Cannot be contained...

            I am reconsidering the phrase “politics of intimacy” in the face of our discussion on home, and what several people have posted about: that feminism is supposed to be about inclusion, not exclusion. On the one hand, I agree – feminism should be about inclusion. But, like the safety of homes, at what cost does this inclusion come? When Alex visited us, he claimed our classroom as a safe space. When Katie visited us, she talked about her brother’s worry that she would be hurt by going public. Both Katie and Alex have chosen to live their lives publicly in one way or another, but that’s not the only option. What has occasionally made me uncomfortable in this class is the level of personal sharing sometimes required by class discussions – name your categories, circle your gender stereo, give a metaphor for your home, etc. I recognize that opting out would no doubt be allowed, or that lying is always an option… but these moments paradoxically create both a public space (by forcing formerly private facts out in the open), and a politics of intimacy. As Anne mentioned once in class, we are able to list each others’ names, but these moments of required personal sharing perhaps move us towards ‘knowing’ each other…inasmuch as that is ever possible.

But must a politics of intimacy always involve making privacy public? I think it might, in that politics involves communication, and that is what Katie, Alex, Tamarinda, and Ingrid engaged in when they visited our class and told us their personal stories. But I also wonder about a politics that depends on disclosing your personal story.

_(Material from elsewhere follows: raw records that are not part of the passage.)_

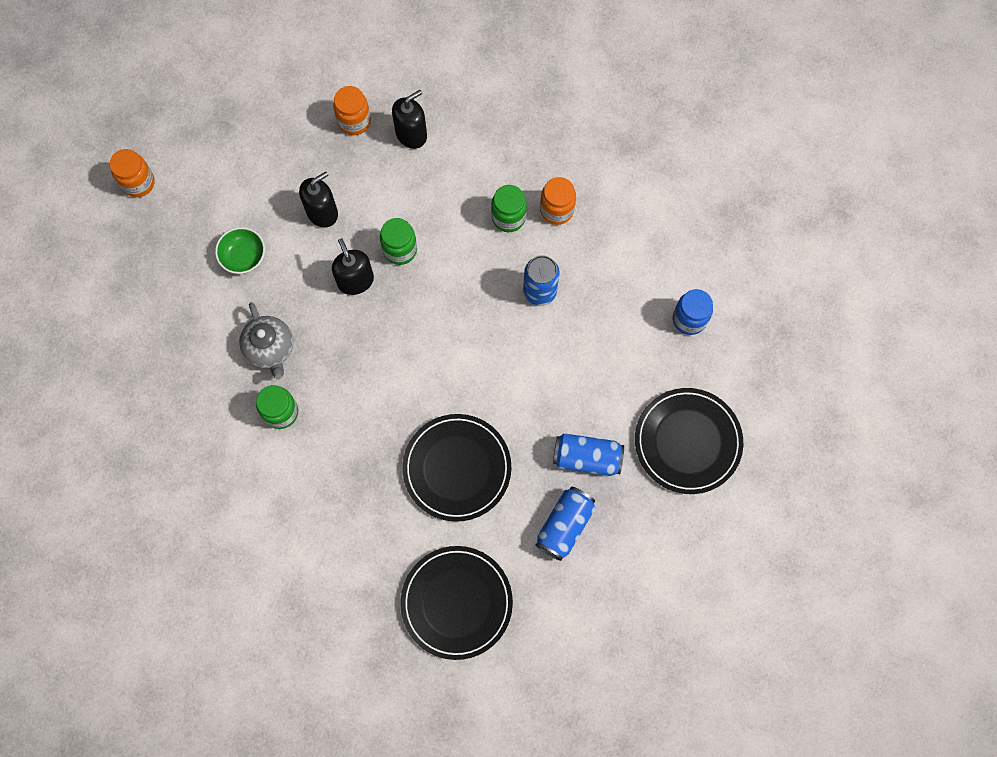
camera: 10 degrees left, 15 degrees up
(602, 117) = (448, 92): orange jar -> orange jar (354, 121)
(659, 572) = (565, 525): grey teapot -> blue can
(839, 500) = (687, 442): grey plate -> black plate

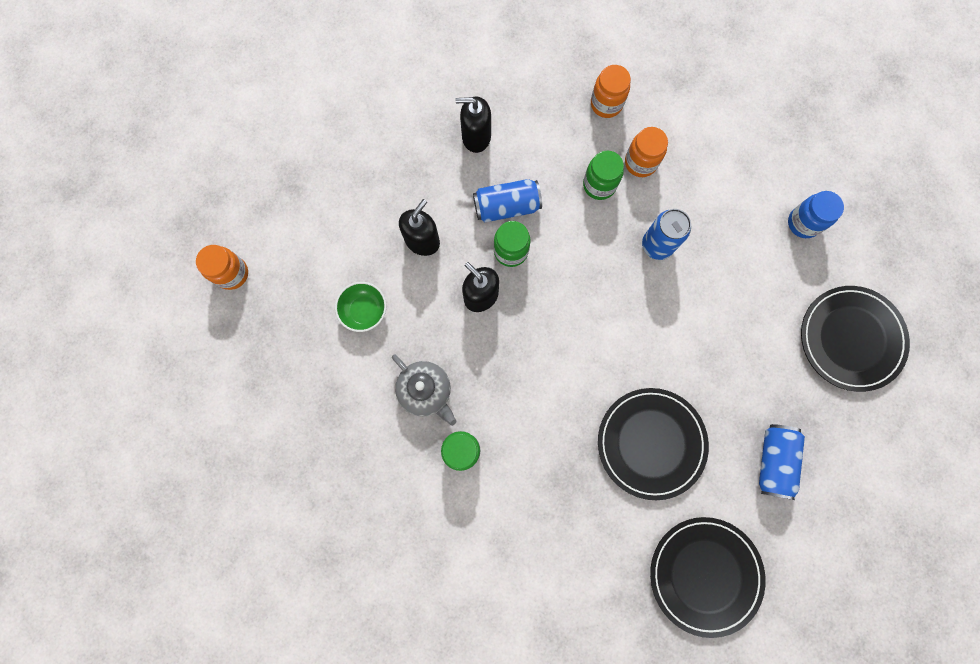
camera: 20 degrees left, 5 degrees up
(354, 121) = (417, 143): orange jar -> orange jar (606, 104)
(411, 134) = (476, 137): black soap dispenser -> black soap dispenser turned 120 degrees counterclockwise
(587, 458) = (766, 388): blue can -> blue can (506, 206)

This hesitation is related to our discussion of whether or not it is appropriate to link experience with knowledge (I know about the X experience, because I am X. My own experience is what gives me the authority to speak about the experience of all of those who are like me), but it is also related to a point Takagi makes in her discussion of “coming out”. She writes: “To be out is really to be in – inside the realm of the visible, the speakable, the culturally intelligible” (27). I think this is more than just an issue of privacy, or of protecting yourself from other people’s assumptions. I think sometimes engaging in a politics of intimacy, or engaging in dialogue about “personal” or “private” aspects of yourself (however you define those aspects), can make you TOO easy to understand. Sometimes maintaining the liminal or mysterious position, while perhaps exclusive, means that you do not become “culturally intelligible”. You can’t be mainstreamed; your deviance cannot be absorbed into the dominant discourse. I guess what I am getting at with this is that inclusive is not always better than exclusive, that dialogue is not always better than silence… As Spivak suggests, there is existence “outside” the text. It may be marginal subjects who are outside and remain outside – women and monsters – but they are not necessarily excluded or oppressed. Rather, they “cannot be contained” (162).